Production from suspended bivalve aquaculture has increased significantly over the past two decades, but recently has been impacted negatively by significant fouling from invasive tunicate species. Although invasive tunicates can represent a substantial biomass on suspended culture gear, there are no direct data available regarding biodeposition from these fouling communities. Research has suggested that sedimentation from suspended bivalves in culture and the associated fauna may contribute considerably to the total amount of material that settles to the bottom. The following research was done under field conditions to establish the extent to which fouling organisms contribute to biodeposition from mussel culture. The biodeposition dynamics associated with mussels and two fouling tunicates, Ciona intestinalis and Styela clava, in mussel aquaculture in Prince Edward Island (PEI) were examined in this study. The presence of C. intestinalis on mussel socks doubled the amount of biodeposition relative to mussel socks without tunicates. Although S. clava, used in the experiment, were small and had a negligible effect on total biodeposition from mussel socks, they increased sedimentation rates from mussel socks relative to that of abiotic control socks. Sinking rates of faecal pellets from large C. intestinalis varied between 1.4 and 6.5 cm s-1. Using rates of biodeposit production and sinking, and hydrological data obtained from the present study, footprints of benthic loading due to mussel and tunicate biodeposition for a typical mussel farm in PEI were modeled using Shellfish-DEPOMOD. This model predicted benthic loading below mussel socks fouled with C. intestinalis to be approximately two times greater than that from lines containing only mussels − rates of up to 15.2 g m-2 d-1− which is in agreement with the research study results. However, the extent of the biodeposition footprint (≥ 1 g m-2 d-1) below C. intestinalis-fouled mussel socks is similar to or more confined compared to mussel only socks due the greater settling rate of C. intestinalis biodeposits. Results from this research will increase our understanding of aquaculture-environmental interactions and help improve overall environmental management of benthic impacts of shellfish aquaculture in Canadian waters.

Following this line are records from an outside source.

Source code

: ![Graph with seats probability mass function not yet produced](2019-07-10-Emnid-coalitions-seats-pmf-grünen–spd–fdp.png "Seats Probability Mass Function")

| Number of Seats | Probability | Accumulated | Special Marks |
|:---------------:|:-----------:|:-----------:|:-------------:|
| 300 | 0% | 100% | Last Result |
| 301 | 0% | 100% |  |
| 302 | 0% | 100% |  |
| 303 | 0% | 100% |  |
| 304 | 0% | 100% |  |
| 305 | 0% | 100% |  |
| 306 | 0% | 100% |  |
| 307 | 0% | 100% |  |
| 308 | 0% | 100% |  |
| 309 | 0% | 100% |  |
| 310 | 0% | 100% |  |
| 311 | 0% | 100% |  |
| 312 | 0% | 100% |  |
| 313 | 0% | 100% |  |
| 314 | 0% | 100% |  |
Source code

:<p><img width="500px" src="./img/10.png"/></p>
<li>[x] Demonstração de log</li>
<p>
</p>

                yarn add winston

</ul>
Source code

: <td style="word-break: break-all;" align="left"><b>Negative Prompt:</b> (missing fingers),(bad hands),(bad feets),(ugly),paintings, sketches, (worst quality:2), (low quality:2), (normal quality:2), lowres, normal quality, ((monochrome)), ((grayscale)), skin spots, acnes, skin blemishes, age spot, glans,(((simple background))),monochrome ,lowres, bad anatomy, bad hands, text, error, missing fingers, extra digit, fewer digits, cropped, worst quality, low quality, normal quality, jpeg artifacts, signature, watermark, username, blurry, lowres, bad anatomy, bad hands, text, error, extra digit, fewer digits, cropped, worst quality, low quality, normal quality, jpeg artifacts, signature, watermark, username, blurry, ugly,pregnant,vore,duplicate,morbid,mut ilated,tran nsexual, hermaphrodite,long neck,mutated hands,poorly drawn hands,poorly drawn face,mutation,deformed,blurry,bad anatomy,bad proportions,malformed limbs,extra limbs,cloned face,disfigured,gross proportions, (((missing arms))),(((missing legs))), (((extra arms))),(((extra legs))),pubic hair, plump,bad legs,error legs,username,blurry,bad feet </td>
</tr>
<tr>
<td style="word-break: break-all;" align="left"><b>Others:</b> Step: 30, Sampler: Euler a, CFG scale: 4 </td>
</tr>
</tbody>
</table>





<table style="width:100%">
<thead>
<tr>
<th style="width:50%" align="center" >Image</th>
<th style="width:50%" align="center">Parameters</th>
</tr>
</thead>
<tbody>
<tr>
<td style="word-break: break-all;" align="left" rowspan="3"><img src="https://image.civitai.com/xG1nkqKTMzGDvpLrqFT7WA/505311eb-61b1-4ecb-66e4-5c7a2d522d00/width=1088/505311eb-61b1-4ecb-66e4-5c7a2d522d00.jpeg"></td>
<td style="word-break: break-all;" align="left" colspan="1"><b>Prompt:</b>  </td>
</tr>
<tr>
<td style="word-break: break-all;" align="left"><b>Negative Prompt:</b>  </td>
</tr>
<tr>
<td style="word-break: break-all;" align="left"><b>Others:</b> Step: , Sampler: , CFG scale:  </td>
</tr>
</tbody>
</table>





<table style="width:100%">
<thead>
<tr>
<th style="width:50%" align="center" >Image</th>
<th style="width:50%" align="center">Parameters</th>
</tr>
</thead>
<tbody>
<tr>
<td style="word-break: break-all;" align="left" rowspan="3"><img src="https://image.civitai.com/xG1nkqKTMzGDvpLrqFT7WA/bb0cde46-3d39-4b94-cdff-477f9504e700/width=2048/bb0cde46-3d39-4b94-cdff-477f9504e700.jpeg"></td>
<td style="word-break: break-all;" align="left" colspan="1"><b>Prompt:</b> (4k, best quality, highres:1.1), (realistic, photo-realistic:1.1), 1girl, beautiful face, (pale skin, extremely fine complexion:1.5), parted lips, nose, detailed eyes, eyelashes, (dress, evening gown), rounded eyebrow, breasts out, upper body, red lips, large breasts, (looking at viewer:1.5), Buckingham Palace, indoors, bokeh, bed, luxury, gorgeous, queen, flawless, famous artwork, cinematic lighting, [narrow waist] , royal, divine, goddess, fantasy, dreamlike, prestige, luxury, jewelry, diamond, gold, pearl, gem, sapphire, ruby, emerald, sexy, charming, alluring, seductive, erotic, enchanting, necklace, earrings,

To regulate and manage the environmental effects of net pen fish farming operations, it is important to accurately predict the depositional footprint of waste materials beneath and around cages. In many areas, waste depositional models such as DEPOMOD are used to assess sites for licence attribution and site monitoring for license conditions compliance (Cromey et al. 2002 a, b). The predictive capacity of depositional models is dependant on input data based on the nature of waste materials, for example, settling speeds and re-suspension thresholds. The current DEPOMOD re-suspension module may have some practical limitations, since the onset of sediment erosion is derived from a small-sized, slow-settling, synthetic-tracer particle within a low-energy oceanographic setting. To support the development of adjusted model inputs for use along our coastlines, this study examined the settling and re-suspension parameters of Canadian commercial fish feed pellets and the associated faeces. For model refinement, future research is required to enhance these waste transport estimates based on a range of oceanographic (dispersive, quiescent) and benthic (consolidation, roughness, substrate) conditions to provide a predictive tool for industry and regulators.

Coupled biological-physical models were used to simulate the spatial and temporal concentrations of the infective copepodid stage of sea lice in the Broughton Archipelago and surrounding regions of British Columbia. To simulate 3-D circulation, temperature and salinity fields, the Finite Volume Coastal Ocean Model (FVCOM) was implemented and validated with observations. A separate biological model used the FVCOM fields to simulate the transport, development and behaviour of the planktonic larval stages. The model-computed copepodid concentrations for the critical March – April 2008 period showed generally low infective pressure around the important Knight-Tribune migratory region. Comparison of the model results with plankton sampling data and sea lice infestation data on wild juvenile salmon showed qualitative agreement and spatial associations. These coupled bio-physical models were used to assist with the development of the aquaculture industry's Coordinated Area Management Production (CAMP) plan and are an operational tool available to assist regulators in establishing sea lice control strategies.